Fotografia via Facebook.

"Beato chi ci nasce non io / Un castello di carte sta in equilibrio, cade ma a pezzi."

Rkomi comincia "Mai più", il terzo singolo estratto dal suo album d'esordio Io in Terra, con una frase che grida orgoglio nella fragilità: una qualità ormai parte integrante della narrazione rap contemporanea, lontana dal machismo a tutti i costi che imperversava a inizio millennio. È un artista di estremi, Mirko, e i suoi primi pezzi lo hanno messo in chiaro fin da subito. Basta riascoltare "Dasein Sollen", una strofa grezza, scheggiata e carica di significato che univa cazzimma di quartiere—il tipo con la "faccia di cazzo", il personaggio di Falco—e un "viaggio in testa" che si dipana tra paure, paranoie e limiti da superare; perché in fondo, "se sei il primo a crederci è come una droga". In "Mai più", Mirko si pone una domanda: come fai a continuare ad avere la stessa convinzione nelle tue forze quando gli stimoli per crederci cominciano a trasformarsi in conferme?

Per trovare la risposta dobbiamo prima definire prima i limiti della questione, e lo possiamo fare con i primi due singoli tratti da Io in terra, rappresentazioni di due estremi. "Apnea" racconta una relazione in cui la differenza tra amore e odio è quasi impercettibile—una sorta di caos pacifico, tonificante in quanto parte del passato: Mirko lo esplora con la memoria e il groppo in gola. "Solo", invece, è un pezzo rabbioso e confuso: la voce narrante, circondata da stimoli, rivolge continuamente la propria attenzione in direzioni diverse. Mirko manda affanculo un generico "tu", parla ai suoi amici di una vita e a una ragazza che definisce "il suo opposto", si immedesima nel padre, interrompe sul nascere un paragone con Bukowski (umiltà, dicevamo); e tutto solo nella prima strofa.

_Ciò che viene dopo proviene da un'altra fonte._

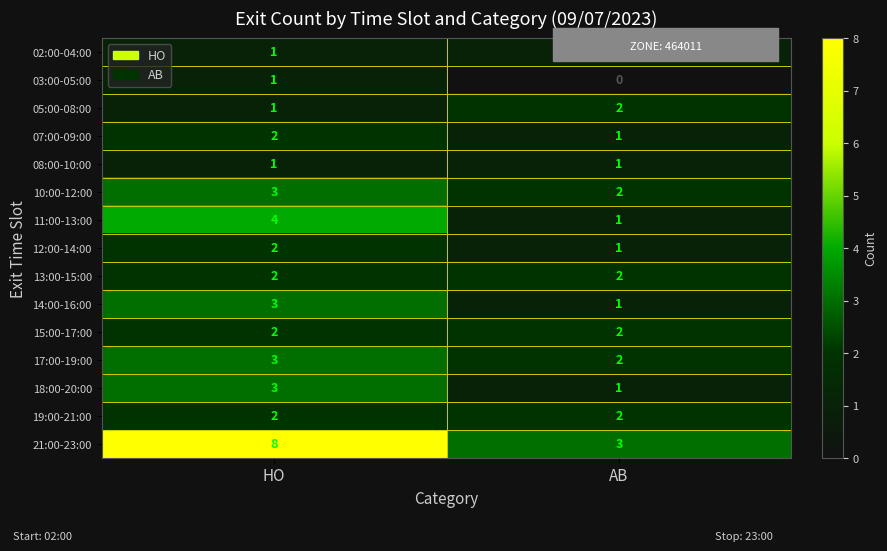

What is the sum of the 13:00-15:00 values at HO and AB?

4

Se "Apnea" si abbandona alla pace dolceamara dei ricordi e "Solo" si scatena in invettive e dichiarazioni impetuose, "Mai più" è un punto di equilibrio all'interno della psiche di Rkomi. "La vita che facevo prima / La testa che c'avevo prima", motivi di disequilibrio, non torneranno "mai più"; Mirko si abbandona fatalisticamente al caso, al treno [delle occasioni] che lo ha portato fino a qua. Sa di essere fragile come un castello di carte, che può fallire e cadere in pezzi, ma al contempo sa di poter provare a influenzare il suo destino: "O scrivo rime o muoio di fame, ma mai di parole". Anche l'amore è più lucido, in "Mai più": dopo "una sera a lume di candela" la voce di Mirko e quella della sua interlocutrice diventano la stessa cosa, e la relazione stessa non è più una bestia incomprensibile come quella di "Apnea" ma un dato di fatto. Certo, i problemi ci sono ancora—" È che c'ho certi cazzi in casa / Vestiti sparsi mi fan strada al ritorno". Ma il punto fermo al pezzo è evidenza di evoluzione, un segnale di cambiamento, un momento di lucidità: " Ora che tutto è diverso".